In London, he twists the embroidered kerchief in his hand. Rafe comes; ‘You can give this back to Helen.’

‘I hear,’ Rafe says gently, ‘you were ill-received.’

‘You counselled me,’ he says, ‘you and my nephew – you said, you must let the cardinal go. Whether I would or no, he was prised away from me. But I did not know he would go as far as he has gone now.’ His hand describes the space of the room. ‘I am used to his visits. I see him in my mind. I ask his advice. He is dead but I make him work.’

‘He will come again, sir, when you need him.’

He shakes his head. Dorothea has rewritten his story. She has made him strange to himself. ‘Who could have told her I betrayed her father – except her father himself?’

Rafe says, ‘So much expenditure of time, of goods, of prayers … surely he knew your devotion?’

We must hope so. You can persuade the quick to think again, but you cannot remake your reputation with the dead.

‘I see now I should have asked her more questions. Your master the duke, she said. By God, I’d rather work for Patch.’

Rafe puts his finger to his lips. ‘You know what the cardinal used to say. Walls have eyes and ears.’

As if he is not safe in his own house. But then, Sadler is a more cautious man than he will ever be.

And Riche? Riche tells his story all around Lincoln’s Inn, and the courts of Westminster, and the guildsmen’s houses in the city: boasts of him, or so he hears. ‘Lord Cromwell had all the figures in his head. Stockfish, bay salt, I know not what. Even though he was stricken, at Wolsey’s girl insulting him. I fear he has been grievously slandered, and who knows who is at the root of it, when he has so many enemies? And yet he has a remarkable mind,’ Riche says reverently, ‘remarkable. I think if writing were rubbed out, and all the records of government erased, he would carry them in his head, with all the laws of England, precedent and clause. And I am a fortunate man, to stand his friend, and to have been able to work a little to soothe his temper. Yes, I am glad I was standing by. Praise God,’ says Richard Riche, ‘I learn from him every day.’

Returned from Shaftesbury, body and mind, he opens letters from Gardiner in France, saying that the dauphin is dead: an unexplained fever, three days’ duration. Henry, who so recently lost a son of his own, offers his sympathies, and the court goes into black. No hardship for Lord Cromwell: black’s what he’s in. He appears at many gaudy occasions – as a courtier he cannot help it – but he would not want his brothers in the city to say, ‘These days Cromwell is wholly in crimson,’ or ‘He has taken to purple as if he were a bishop.’

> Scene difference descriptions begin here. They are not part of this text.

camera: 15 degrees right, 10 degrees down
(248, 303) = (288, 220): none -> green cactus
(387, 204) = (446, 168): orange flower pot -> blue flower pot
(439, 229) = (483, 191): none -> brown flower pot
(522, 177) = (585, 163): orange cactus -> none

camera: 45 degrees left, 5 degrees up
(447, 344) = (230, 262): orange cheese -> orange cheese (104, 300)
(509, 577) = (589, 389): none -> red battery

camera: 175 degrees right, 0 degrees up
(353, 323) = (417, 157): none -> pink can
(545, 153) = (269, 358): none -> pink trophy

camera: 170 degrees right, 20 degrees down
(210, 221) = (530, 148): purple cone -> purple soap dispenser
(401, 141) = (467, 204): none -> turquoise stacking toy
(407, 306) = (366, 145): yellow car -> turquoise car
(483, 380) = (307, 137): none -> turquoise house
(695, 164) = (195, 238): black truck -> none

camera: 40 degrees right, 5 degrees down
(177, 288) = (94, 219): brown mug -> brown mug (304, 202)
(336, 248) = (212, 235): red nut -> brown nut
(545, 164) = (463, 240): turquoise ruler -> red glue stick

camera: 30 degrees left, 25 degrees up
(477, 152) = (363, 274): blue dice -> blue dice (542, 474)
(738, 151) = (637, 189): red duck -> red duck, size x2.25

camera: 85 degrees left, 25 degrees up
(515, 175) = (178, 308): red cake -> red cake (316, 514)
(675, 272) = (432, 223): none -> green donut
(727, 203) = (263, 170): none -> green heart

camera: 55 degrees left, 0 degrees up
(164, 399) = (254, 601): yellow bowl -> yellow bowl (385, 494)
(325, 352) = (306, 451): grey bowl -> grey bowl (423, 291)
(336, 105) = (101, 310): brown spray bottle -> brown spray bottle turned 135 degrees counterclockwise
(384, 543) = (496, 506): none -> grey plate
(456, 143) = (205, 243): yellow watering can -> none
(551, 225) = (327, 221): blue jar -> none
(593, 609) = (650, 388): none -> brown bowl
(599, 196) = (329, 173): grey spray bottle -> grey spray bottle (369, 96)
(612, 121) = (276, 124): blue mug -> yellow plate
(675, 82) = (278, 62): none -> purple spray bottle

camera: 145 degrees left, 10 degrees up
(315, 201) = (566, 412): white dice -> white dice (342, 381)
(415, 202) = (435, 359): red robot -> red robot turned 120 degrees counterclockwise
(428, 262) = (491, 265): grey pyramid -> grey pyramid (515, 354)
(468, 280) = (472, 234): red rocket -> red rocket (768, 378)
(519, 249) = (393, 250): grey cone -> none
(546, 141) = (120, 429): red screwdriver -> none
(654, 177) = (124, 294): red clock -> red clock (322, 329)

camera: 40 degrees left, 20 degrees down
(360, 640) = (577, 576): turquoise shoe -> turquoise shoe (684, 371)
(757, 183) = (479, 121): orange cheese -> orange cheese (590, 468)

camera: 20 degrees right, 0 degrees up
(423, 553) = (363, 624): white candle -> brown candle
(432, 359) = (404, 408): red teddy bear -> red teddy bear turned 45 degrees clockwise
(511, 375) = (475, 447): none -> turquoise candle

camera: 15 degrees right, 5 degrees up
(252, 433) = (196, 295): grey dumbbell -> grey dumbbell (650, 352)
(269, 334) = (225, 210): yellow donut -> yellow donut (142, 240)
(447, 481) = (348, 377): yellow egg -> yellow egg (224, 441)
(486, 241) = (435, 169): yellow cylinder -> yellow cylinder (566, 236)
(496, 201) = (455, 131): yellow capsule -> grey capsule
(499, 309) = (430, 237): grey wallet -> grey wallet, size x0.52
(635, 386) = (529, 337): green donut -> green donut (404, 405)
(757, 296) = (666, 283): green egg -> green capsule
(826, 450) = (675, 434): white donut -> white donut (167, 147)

The news from France is soon corrected. Not that the dauphin is alive, rather that his death was in no way natural. But, he asks, why would anyone trouble to poison the boy? François has other sons.

The French embassy maintains silence. Anthony walks through Austin Friars, ringing his new silver bells and crying, ‘God be thanked, one Frenchman less!’ The sound fades behind closed doors, up staircases, through distant galleries. ‘One less, who cares how?’